Written task — Show each line of the data below that has the string "Crossing" in it.

Available data —

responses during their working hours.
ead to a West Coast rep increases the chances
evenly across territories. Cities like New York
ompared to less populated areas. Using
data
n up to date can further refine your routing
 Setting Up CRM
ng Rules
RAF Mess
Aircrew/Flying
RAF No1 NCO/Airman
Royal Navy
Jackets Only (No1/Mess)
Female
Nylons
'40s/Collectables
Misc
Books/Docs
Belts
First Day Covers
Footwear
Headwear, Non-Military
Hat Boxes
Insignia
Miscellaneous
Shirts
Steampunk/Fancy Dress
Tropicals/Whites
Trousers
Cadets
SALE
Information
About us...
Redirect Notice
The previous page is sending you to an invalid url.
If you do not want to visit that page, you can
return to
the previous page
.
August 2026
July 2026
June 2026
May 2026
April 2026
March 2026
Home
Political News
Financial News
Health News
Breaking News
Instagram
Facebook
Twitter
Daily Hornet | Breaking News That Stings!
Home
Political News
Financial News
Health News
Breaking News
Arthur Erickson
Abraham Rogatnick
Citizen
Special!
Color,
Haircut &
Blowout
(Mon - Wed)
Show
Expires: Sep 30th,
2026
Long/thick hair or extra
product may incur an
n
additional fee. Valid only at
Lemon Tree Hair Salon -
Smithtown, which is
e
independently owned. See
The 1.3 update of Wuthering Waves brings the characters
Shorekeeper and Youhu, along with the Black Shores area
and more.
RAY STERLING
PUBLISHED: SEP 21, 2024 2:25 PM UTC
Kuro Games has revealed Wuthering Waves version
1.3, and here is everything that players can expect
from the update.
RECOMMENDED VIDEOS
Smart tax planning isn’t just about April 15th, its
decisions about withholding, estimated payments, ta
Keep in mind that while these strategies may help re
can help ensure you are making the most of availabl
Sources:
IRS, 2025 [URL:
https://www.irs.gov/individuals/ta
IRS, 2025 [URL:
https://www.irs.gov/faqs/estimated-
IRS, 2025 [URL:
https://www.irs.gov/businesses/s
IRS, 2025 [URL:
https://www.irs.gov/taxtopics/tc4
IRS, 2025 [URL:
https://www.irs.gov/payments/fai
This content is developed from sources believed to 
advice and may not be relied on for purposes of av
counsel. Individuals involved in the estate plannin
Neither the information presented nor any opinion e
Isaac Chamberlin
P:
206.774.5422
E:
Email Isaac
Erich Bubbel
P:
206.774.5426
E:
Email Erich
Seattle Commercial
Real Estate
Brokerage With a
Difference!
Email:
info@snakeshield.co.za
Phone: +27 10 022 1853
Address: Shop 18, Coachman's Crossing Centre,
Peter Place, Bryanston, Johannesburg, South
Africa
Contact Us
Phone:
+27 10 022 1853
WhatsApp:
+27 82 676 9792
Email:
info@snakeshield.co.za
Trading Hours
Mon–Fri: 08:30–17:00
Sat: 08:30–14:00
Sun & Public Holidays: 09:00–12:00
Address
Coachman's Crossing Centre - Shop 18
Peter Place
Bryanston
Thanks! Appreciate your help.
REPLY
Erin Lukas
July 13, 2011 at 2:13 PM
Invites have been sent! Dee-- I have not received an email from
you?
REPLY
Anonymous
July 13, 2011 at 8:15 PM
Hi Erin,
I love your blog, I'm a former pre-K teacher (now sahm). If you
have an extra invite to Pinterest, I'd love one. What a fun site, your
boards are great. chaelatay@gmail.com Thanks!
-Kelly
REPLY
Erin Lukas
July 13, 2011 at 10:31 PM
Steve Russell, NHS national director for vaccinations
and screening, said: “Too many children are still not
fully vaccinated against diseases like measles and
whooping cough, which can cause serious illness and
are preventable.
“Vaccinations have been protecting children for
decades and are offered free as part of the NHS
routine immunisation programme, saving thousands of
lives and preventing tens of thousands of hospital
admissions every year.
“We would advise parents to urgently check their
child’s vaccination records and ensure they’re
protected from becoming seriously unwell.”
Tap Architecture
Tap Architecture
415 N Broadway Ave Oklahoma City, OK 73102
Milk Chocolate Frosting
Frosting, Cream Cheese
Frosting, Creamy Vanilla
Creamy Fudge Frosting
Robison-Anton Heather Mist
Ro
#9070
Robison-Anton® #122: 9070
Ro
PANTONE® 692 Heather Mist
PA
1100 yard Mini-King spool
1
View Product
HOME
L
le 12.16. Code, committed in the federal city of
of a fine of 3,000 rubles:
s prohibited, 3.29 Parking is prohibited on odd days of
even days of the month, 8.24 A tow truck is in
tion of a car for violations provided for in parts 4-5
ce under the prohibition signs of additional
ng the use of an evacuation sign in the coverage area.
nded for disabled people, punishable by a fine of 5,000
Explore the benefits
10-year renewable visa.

Answer section —
Address: Shop 18, Coachman's Crossing Centre,
Coachman's Crossing Centre - Shop 18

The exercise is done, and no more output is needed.